Monday, February 9, 2009

Gathering Branches


I've become obsessed with branches.  It started harmlessly enough in a couple of small mixed media pieces I did using old family photos adding sticks and wire as a means of hanging them.  The next thing I knew I was doing another and another, each one larger and more complex (and using more branches).  Maybe I should say it's an obsession with wood, because I've added in driftwood and bamboo and big old sheets of plywood.  I even took apart an old shelf unit and nailed it to this one.  And don't get me started about how much I love the bark of trees.  (Don't worry -- I don't strip the bark from the tree.  I only pick up dead wood!)

I'm sure this will run its course, but in the meantime, I'm working on a series of Family Tree collages, searching as always for the stories hidden in familiar photos and behind the surface in other people's family pictures.

This one is titled:  What She Said, What She Did
It's 2ftX3ft (plywood, canvas board, repurposed shelving, branches, wire, beads, vintage hardware, vintage lace, ribbons, digitally altered vintage photos,  acrylic paint, handmade and decorative papers).

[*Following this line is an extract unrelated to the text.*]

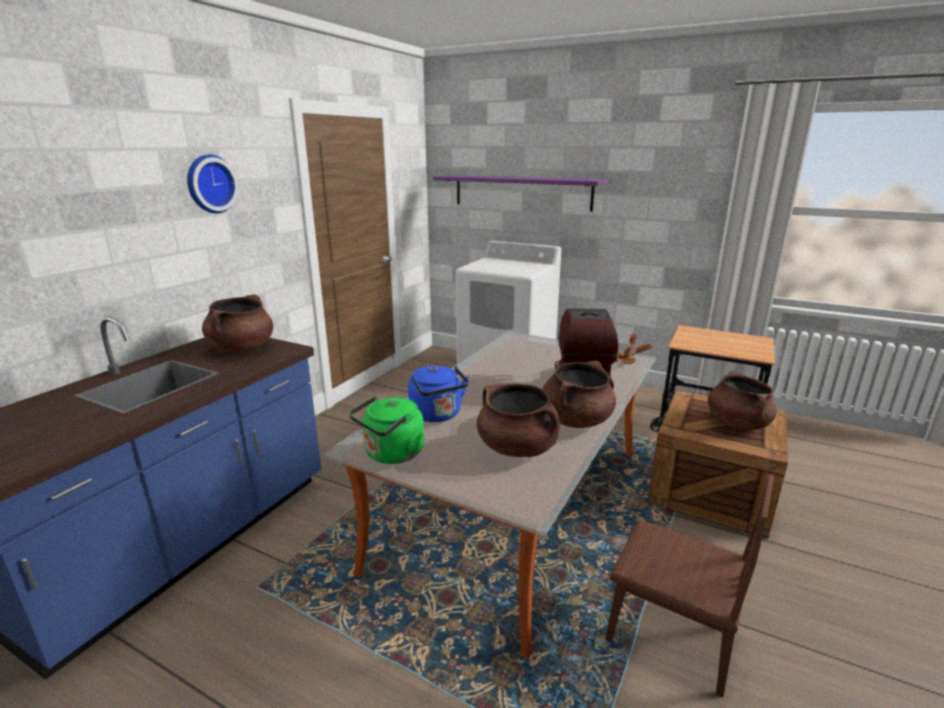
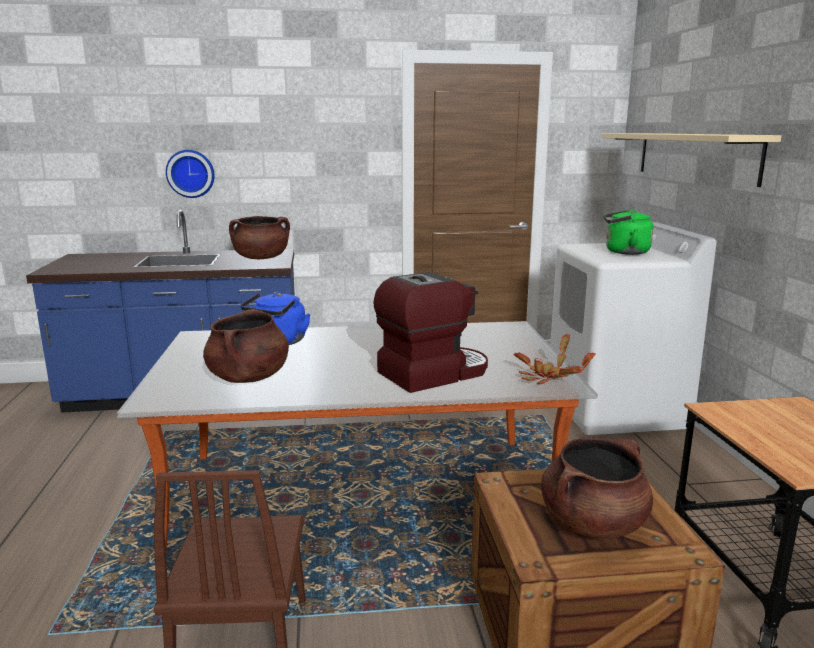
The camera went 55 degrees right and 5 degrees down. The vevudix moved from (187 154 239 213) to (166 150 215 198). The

Family stories are what I write about, too.  And they're what I gravitate to in the books I read, whether poetry, fiction, or memoir.  Nothing fascinates me as much as the complexity of family relationships and the stories that are either passed from generation to generation or are suppressed until someone with a lot of curiosity (sometimes called being really nosey) comes along to dig them out or make them up as she goes along. 

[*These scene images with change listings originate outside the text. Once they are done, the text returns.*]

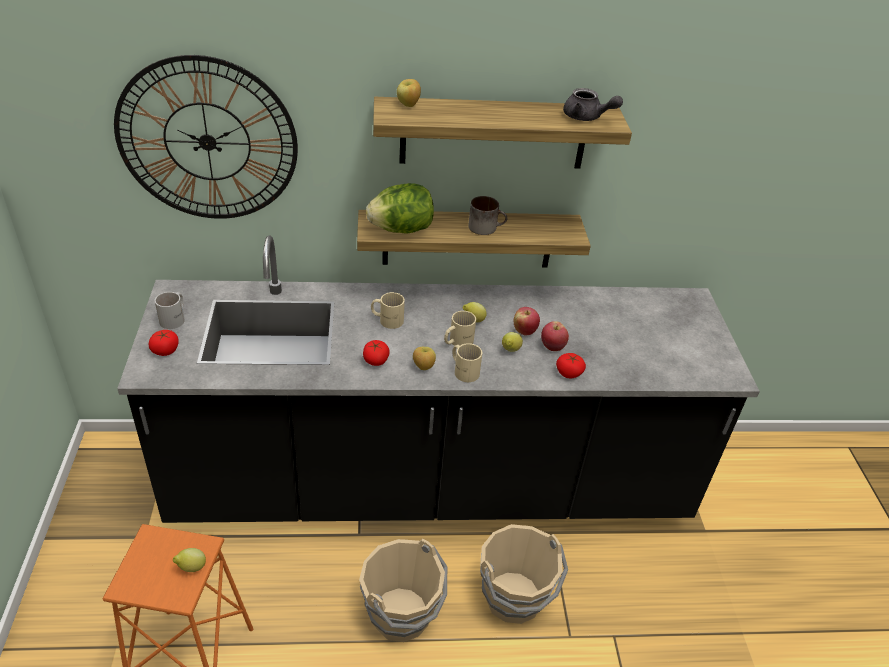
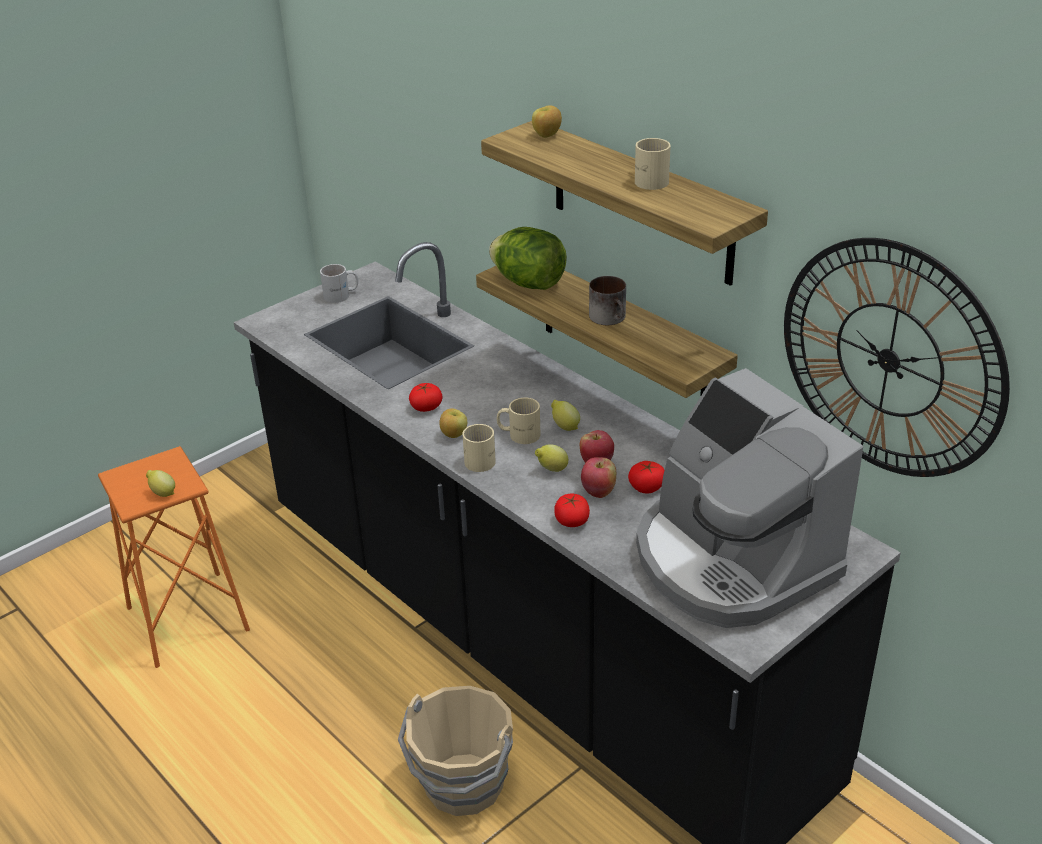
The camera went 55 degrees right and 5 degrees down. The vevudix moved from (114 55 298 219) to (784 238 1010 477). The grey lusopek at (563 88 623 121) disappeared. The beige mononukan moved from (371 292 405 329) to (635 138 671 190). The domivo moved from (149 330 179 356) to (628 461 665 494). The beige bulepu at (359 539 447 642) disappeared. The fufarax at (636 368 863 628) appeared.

This piece, titled "Leaving Camp" uses some of my husband's family photos to explore the experience of the Japanese American internment camps in this country during WWII.  

I don't just gather tree branches. I also love to rescue vintage photos from yard sales and estate sales and thrift stores. At first, it broke my heart to think such a personal thing as a family photo album could end up on a sale table. But after I started working with them, I realized that each photograph of people I've never met has multiple stories to show and tell, a wealth of material I use over and over in my collages and assemblages as well as in my poems and stories.

I am always deeply grateful when people let me use their family photos in my artwork.  It feels risky, even dangerous at times, because unless I'm doing a commissioned work, I'm not really thinking about telling their story. But there are countless stories embedded in the richness of the old photographs, and I always hope to uncover some kind of emotional truth as I work and play with the images.